Gentlefolk, Start Your Rockets, er, Hugo Ballots!

The Hugo trophy given out at NolaCon II, New Orleans, 1988. Trophy designed by: Ned Dameron Photo by: Michael Benveniste

The Hugo trophy given out at NolaCon II, New Orleans, 1988. Trophy designed by: Ned Dameron Photo by: Michael Benveniste

The Hugo Online Ballots have finally opened! Which means I have a lot fewer excuses not to start filling mine out.

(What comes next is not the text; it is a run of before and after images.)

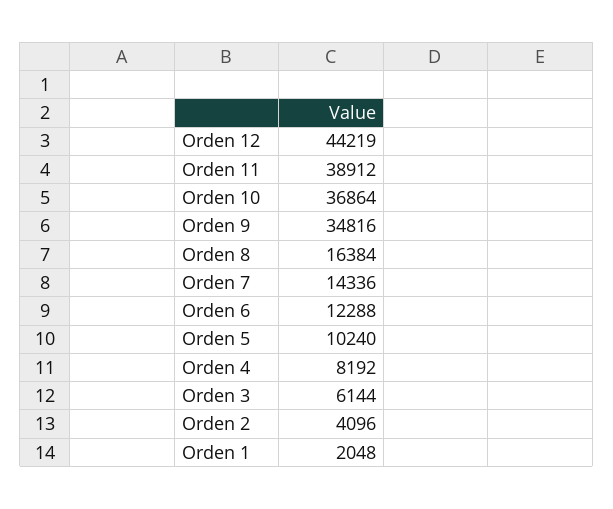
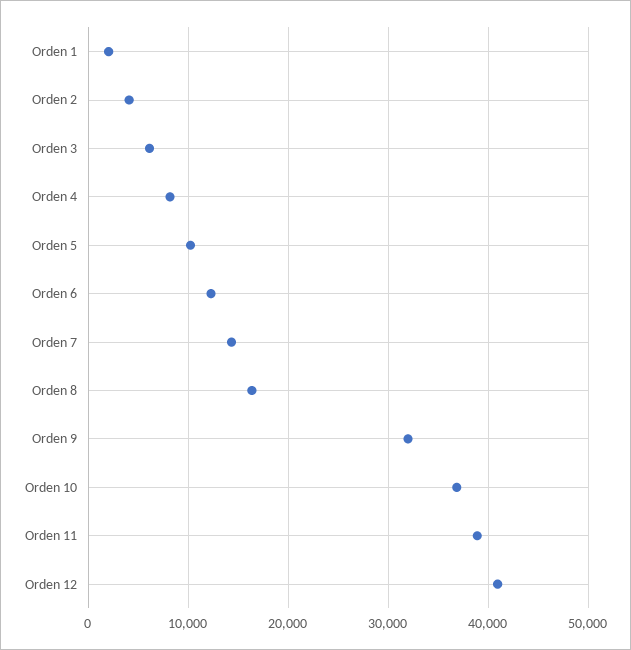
  {
-   "Orden 12": 44219,
+   "Orden 12": 41000,
    "Orden 11": 38912,
    "Orden 10": 36864,
-   "Orden 9": 34816,
+   "Orden 9": 32000,
    "Orden 8": 16384,
    "Orden 7": 14336,
    "Orden 6": 12288,
    "Orden 5": 10240,
    "Orden 4": 8192,
    "Orden 3": 6144,
    "Orden 2": 4096,
    "Orden 1": 2048
  }

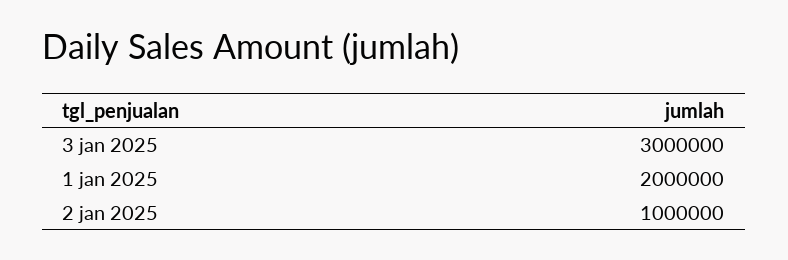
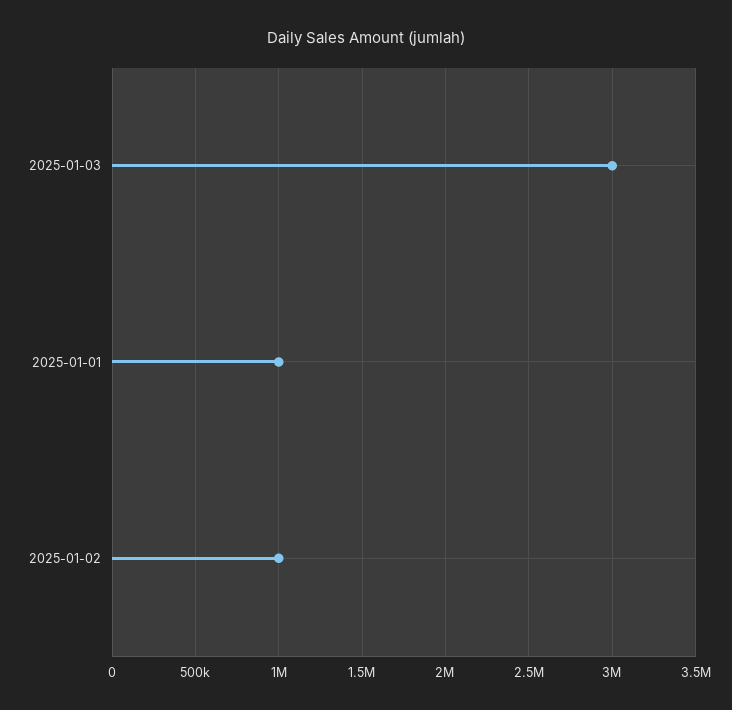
  {
    "3 jan 2025": 3000000,
-   "1 jan 2025": 2000000,
+   "1 jan 2025": 1000000,
    "2 jan 2025": 1000000
  }

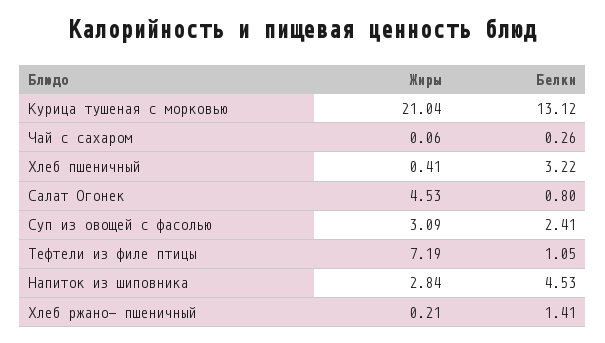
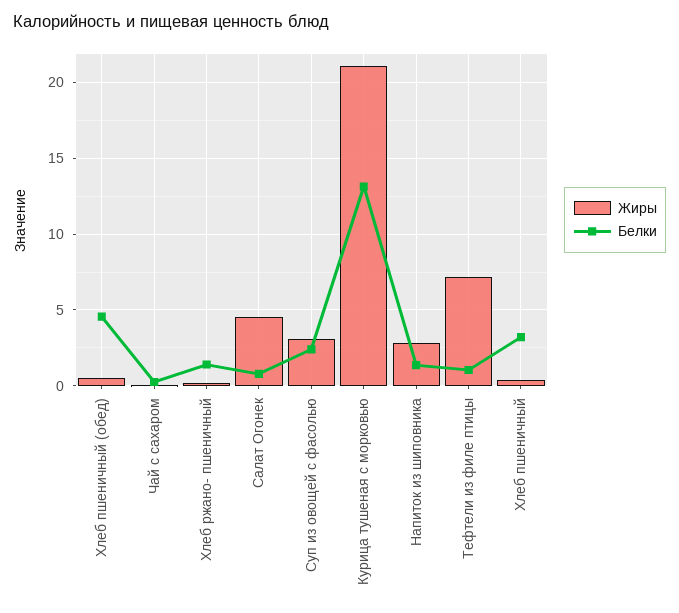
  {
    "Жиры": {
      "Курица тушеная с морковью": 21.04,
      "Чай с сахаром": 0.06,
      "Хлеб пшеничный": 0.41,
      "Салат Огонек": 4.53,
      "Суп из овощей с фасолью": 3.09,
      "Тефтели из филе птицы": 7.19,
      "Напиток из шиповника": 2.84,
-     "Хлеб ржано- пшеничный": 0.21
+     "Хлеб ржано- пшеничный": 0.21,
+     "Хлеб пшеничный (обед)": 0.5
    },
    "Белки": {
      "Курица тушеная с морковью": 13.12,
      "Чай с сахаром": 0.26,
      "Хлеб пшеничный": 3.22,
      "Салат Огонек": 0.8,
      "Суп из овощей с фасолью": 2.41,
      "Тефтели из филе птицы": 1.05,
-     "Напиток из шиповника": 4.53,
+     "Напиток из шиповника": 1.5,
-     "Хлеб ржано- пшеничный": 1.41
+     "Хлеб ржано- пшеничный": 1.41,
+     "Хлеб пшеничный (обед)": 4.5
    }
  }

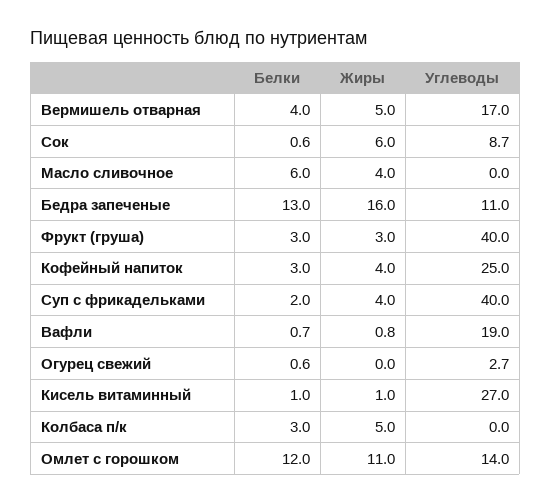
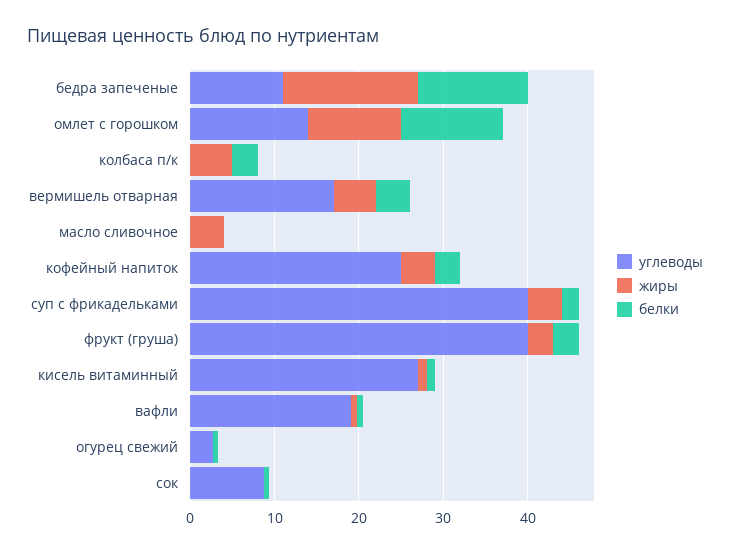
  {
    "Белки": {
      "Вермишель отварная": 4,
      "Сок": 0.6,
-     "Масло сливочное": 6,
+     "Масло сливочное": 0,
      "Бедра запеченые": 13,
      "Фрукт (груша)": 3,
      "Кофейный напиток": 3,
      "Суп с фрикадельками": 2,
      "Вафли": 0.7,
      "Огурец свежий": 0.6,
      "Кисель витаминный": 1,
      "Колбаса п/к": 3,
      "Омлет с горошком": 12
    },
    "Жиры": {
      "Вермишель отварная": 5,
-     "Сок": 6,
+     "Сок": 0,
      "Масло сливочное": 4,
      "Бедра запеченые": 16,
      "Фрукт (груша)": 3,
      "Кофейный напиток": 4,
      "Суп с фрикадельками": 4,
      "Вафли": 0.8,
      "Огурец свежий": 0,
      "Кисель витаминный": 1,
      "Колбаса п/к": 5,
      "Омлет с горошком": 11
    },
    "Углеводы": {
      "Вермишель отварная": 17,
      "Сок": 8.7,
      "Масло сливочное": 0,
      "Бедра запеченые": 11,
      "Фрукт (груша)": 40,
      "Кофейный напиток": 25,
      "Суп с фрикадельками": 40,
      "Вафли": 19,
      "Огурец свежий": 2.7,
      "Кисель витаминный": 27,
      "Колбаса п/к": 0,
      "Омлет с горошком": 14
    }
  }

If you are a Hugo voter (i.e., have a membership to this year’s WorldCon) and you haven’t received the email telling you how to log in and vote, you should probably check your spam folder(s). I haven’t posted any reviews of any of the books or stories or otherwise on the ballots, yet. But some other folks have. I am most enthused about a series of blog posts that Camestros Felapton is putting up this week, here’s the overview: It’s Hugo Fan Writer Finalist Week! Each day this week he is posting a “Hugo Fan Writer: Why you should vote for… ” essay. Because each and everyone one of the six nominees in that category this year are just bloody brilliant fan writers. I wanna give all six of them the rocket.

His reviews give a nice overview of what each of the fan writers produce, with helpful links to stuff the many places you can find their work. Even if you aren’t a Hugo voter, but you love sci fi/fantasy, you should check these six writers out. They are all wonderful.

Just as I’m finding it very difficult to rank the six fan writer nominees, I’m having a nearly equally hard time in the Novel category. I may have to write about that some more later.

But for now, if you’re a voter, go vote! If you’re a fan, go check out those fan writers!